Is there any way to do Cookie-based authentication with Airbyte?

The API I’m working with today only supports “cookie” based authentication i.e you send a POST request with a username / password and the response has a Set-Cookie header in it.

I’m aware that requests can handle this for me, but are there any hooks into it from the Airbyte CDK?

Hi @cornjuliox,
The CDK is using request.Session on a stream basis to perform post requests to the source API. And, according to request documentation:

The Session object allows you to persist certain parameters across requests. It also persists cookies across all requests made from the Session instance, and will use urllib3 ’s connection pooling. So if you’re making several requests to the same host, the underlying TCP connection will be reused, which can result in a significant performance increase (see HTTP persistent connection).

TLDR; the CDK should handle cookies out of the box.

Got it. Thank you. I actually got it working - I’ve taken to accessing self._session directly, is this safe? My code works, its just that the _ preceding session implies that we’re not supposed to be doing this, yet I see no other way.

It’s great if your code works, but could you explain why you need to access/modify the self._session object?

My understanding is that requests won’t automatically set the cookie if you’re not using self._session, and it seemed like self._session was being used for the entirety of any given run so that’s where I decided to put this.

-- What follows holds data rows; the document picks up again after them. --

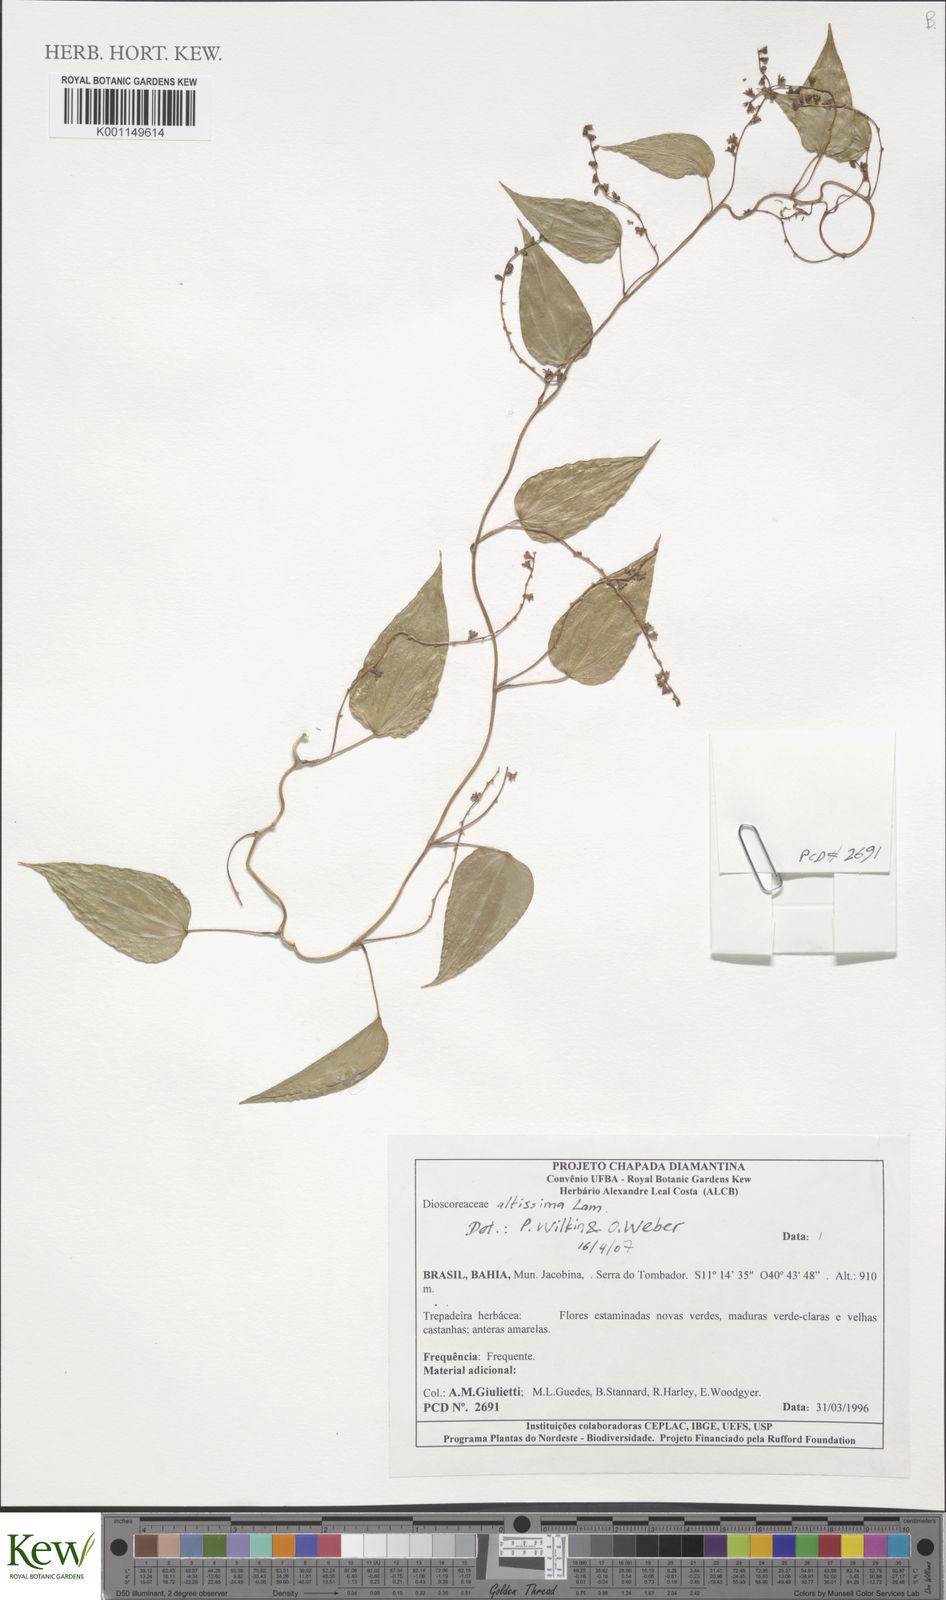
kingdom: Plantae
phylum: Tracheophyta
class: Liliopsida
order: Dioscoreales
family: Dioscoreaceae
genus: Dioscorea
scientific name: Dioscorea chondrocarpa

class CustomApiStream(CustomStream):
    def __init__(self, config, *args, **kwargs):
        # ....<SEVERAL LINES OF CODE OMITTED FOR BREVITY>
        
        #  API requires that the api key be obfuscated.
        obfuscated = self.obfuscateApiKey(self.config["api_key"])
        login_body = {
            "username": self.config["username"],
            "password": self.config["password"],
            "apiKey": obfuscated["obfuscated_key"],
            "timestamp": obfuscated["timestamp"]
        }
        login_url = urljoin(self.url_base, "authenticatedSession")
        # NOTE: This should handle auth for the whole run, as Requests
        #       will automatically track and send cookies with each request 
        #       after this one.
        resp = self._session.post(url=login_url, json=login_body)
        # NOTE: Maybe raise_for_status() here?
        resp.raise_for_status()

Thank you for the code sample.
I would suggest that you perform your authentication in a custom authenticator class that inherits from HttpAuthenticator. I wrote an example for you:

class CookieAuthenticator(HttpAuthenticator):

    def __init__(self, config):
        self.cookie_jar = self.login(config["api_key"], config["username"], config["pasword"])


    def login(self, api_key, username, password):
        obfuscated = self.obfuscateApiKey(api_key)
        login_body = {
            "username": username,
            "password": password,
            "apiKey": obfuscated["obfuscated_key"],
            "timestamp": obfuscated["timestamp"]
        }
        login_url = urljoin(self.url_base, "authenticatedSession")
        resp = requests.post(url=login_url, json=login_body)
        resp.raise_for_status()
        return resp.cookies

    def get_auth_header(self) -> Mapping[str, Any]:
        return {"cookie": "; ".join([f"{k}={v}" for k,v in requests.dict_from_cookiejar(self.cookie_jar)])}

You will then pass the authenticator to your CustomApiStreamin the init, such as:

cookie_autenticator = CookieAuthenticator(config)
custom_api_stream = CustomApiStream(config, authenticator=cookie_authenticator)

This is a cleaner approach in my opinion, by separating concerns and following our CDK practices.

Thank you very much. I’ll be sure to put this to good use.